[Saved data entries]
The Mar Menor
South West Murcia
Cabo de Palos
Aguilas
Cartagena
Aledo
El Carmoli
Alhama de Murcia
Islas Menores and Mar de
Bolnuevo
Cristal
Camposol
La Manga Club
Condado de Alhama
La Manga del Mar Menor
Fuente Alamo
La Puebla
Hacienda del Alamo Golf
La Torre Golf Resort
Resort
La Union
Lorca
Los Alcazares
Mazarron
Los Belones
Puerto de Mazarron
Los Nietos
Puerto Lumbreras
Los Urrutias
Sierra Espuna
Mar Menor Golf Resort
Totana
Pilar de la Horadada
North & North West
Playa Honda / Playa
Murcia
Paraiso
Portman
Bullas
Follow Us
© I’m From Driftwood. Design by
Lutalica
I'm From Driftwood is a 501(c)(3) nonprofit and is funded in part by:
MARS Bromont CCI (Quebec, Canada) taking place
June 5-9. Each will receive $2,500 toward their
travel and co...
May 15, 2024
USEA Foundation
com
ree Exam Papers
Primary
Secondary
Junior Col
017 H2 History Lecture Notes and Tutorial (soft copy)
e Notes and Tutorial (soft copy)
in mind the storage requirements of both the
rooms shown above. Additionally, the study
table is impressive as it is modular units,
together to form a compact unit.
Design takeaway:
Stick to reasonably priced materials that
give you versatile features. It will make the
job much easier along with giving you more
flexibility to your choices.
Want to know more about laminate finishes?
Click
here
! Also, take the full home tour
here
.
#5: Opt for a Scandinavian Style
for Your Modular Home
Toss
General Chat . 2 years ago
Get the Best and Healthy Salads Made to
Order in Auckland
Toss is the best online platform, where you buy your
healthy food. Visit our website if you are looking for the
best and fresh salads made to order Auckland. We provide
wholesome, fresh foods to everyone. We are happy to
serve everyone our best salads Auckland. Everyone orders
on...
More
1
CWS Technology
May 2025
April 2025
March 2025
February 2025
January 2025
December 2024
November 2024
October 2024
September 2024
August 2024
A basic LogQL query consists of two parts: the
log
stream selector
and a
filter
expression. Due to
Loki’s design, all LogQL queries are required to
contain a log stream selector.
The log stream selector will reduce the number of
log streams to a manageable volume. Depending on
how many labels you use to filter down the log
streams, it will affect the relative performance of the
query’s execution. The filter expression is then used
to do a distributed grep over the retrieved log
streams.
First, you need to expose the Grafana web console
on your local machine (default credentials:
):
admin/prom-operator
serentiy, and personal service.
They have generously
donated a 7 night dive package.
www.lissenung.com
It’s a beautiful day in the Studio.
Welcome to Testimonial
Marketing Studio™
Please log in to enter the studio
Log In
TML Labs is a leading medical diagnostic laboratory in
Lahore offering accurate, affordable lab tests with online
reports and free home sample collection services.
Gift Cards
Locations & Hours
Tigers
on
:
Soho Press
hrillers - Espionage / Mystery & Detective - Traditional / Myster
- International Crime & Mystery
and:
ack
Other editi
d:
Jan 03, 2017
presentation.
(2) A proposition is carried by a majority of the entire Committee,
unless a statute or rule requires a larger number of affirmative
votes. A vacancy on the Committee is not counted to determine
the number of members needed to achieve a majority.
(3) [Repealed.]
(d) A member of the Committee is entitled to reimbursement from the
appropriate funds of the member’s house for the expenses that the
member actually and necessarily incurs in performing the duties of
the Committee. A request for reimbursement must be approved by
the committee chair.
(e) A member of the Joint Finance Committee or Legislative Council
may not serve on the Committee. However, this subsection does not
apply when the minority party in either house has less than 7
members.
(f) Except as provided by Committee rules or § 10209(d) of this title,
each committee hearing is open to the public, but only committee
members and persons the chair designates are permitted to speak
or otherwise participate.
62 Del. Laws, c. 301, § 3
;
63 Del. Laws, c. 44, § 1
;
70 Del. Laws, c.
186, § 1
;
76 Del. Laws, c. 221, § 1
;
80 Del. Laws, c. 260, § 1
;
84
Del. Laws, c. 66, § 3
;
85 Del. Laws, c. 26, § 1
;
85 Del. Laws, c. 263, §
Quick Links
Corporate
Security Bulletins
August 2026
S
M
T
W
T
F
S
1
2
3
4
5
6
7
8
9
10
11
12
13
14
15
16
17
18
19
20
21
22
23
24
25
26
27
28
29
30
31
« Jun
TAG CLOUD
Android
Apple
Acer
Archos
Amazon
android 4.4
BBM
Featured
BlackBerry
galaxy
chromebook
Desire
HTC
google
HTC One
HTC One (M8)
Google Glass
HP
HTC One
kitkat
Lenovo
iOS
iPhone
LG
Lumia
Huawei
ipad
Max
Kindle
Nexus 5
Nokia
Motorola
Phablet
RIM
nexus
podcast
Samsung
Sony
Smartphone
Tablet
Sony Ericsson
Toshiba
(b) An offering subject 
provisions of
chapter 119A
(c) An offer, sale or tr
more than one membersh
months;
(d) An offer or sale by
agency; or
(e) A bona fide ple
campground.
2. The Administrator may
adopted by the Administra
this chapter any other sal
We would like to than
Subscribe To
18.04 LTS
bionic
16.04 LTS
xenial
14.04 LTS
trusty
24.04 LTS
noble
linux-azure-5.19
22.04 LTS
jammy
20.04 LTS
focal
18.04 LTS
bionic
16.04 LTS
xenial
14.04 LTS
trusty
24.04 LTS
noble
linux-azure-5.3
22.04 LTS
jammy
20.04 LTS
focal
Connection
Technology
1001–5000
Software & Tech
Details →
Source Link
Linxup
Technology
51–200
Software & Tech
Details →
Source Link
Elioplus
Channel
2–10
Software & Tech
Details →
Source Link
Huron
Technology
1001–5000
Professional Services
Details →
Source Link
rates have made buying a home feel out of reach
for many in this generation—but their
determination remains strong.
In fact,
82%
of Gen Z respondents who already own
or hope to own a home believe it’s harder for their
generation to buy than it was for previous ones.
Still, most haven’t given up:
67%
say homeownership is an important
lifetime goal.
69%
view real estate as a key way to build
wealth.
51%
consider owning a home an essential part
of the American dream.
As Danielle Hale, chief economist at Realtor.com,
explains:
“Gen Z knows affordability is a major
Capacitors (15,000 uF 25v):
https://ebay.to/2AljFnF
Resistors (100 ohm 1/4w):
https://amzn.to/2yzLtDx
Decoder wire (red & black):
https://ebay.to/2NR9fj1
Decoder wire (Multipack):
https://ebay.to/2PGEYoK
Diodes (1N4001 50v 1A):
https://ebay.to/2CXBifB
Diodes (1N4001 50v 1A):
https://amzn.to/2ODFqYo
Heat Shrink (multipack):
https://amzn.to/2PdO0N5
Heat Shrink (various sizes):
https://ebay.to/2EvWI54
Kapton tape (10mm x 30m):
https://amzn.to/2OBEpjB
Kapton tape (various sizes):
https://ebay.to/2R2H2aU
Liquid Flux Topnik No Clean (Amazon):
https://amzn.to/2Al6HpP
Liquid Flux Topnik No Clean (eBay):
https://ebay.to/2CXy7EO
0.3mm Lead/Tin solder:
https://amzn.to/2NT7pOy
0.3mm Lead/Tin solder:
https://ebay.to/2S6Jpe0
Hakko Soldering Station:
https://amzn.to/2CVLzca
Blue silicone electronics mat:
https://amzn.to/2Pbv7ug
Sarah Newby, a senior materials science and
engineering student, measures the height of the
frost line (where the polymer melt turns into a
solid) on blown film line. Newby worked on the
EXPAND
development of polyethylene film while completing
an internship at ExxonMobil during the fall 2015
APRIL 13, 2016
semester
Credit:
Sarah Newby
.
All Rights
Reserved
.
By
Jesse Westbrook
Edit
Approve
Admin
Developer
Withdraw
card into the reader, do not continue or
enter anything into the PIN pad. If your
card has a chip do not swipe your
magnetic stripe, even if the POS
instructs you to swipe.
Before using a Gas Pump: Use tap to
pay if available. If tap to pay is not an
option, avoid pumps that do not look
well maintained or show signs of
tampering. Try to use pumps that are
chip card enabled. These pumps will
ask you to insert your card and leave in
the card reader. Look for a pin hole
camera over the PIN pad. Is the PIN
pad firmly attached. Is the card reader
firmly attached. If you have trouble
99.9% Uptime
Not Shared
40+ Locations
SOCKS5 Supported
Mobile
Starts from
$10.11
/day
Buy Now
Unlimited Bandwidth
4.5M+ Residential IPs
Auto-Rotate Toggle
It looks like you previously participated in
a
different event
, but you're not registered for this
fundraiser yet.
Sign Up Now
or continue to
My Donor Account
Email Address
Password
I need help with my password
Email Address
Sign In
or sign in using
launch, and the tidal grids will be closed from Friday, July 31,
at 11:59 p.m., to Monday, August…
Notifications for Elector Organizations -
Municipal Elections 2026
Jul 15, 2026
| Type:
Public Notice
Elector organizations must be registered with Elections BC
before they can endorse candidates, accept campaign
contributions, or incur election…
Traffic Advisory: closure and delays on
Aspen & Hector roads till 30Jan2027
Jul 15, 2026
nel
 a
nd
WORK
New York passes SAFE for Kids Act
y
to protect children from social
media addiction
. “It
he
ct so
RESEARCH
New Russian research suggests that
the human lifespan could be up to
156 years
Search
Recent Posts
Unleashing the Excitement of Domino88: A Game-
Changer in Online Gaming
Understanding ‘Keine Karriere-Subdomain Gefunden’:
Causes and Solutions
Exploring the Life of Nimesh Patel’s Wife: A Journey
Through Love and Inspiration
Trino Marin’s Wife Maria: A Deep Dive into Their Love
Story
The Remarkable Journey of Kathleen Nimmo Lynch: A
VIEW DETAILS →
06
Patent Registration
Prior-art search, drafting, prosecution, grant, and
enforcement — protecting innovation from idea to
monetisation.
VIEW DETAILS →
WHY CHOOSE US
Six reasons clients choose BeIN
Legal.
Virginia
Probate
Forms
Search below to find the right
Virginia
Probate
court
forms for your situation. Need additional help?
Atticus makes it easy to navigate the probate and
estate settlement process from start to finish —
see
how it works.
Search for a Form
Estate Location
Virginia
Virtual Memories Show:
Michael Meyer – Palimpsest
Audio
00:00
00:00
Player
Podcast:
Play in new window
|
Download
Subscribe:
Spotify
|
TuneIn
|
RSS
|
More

**PROBLEM DESCRIPTION**
Which lines in the records above hold the string "using"? Copy each of them.

**REPLY**
Before using a Gas Pump: Use tap to
or sign in using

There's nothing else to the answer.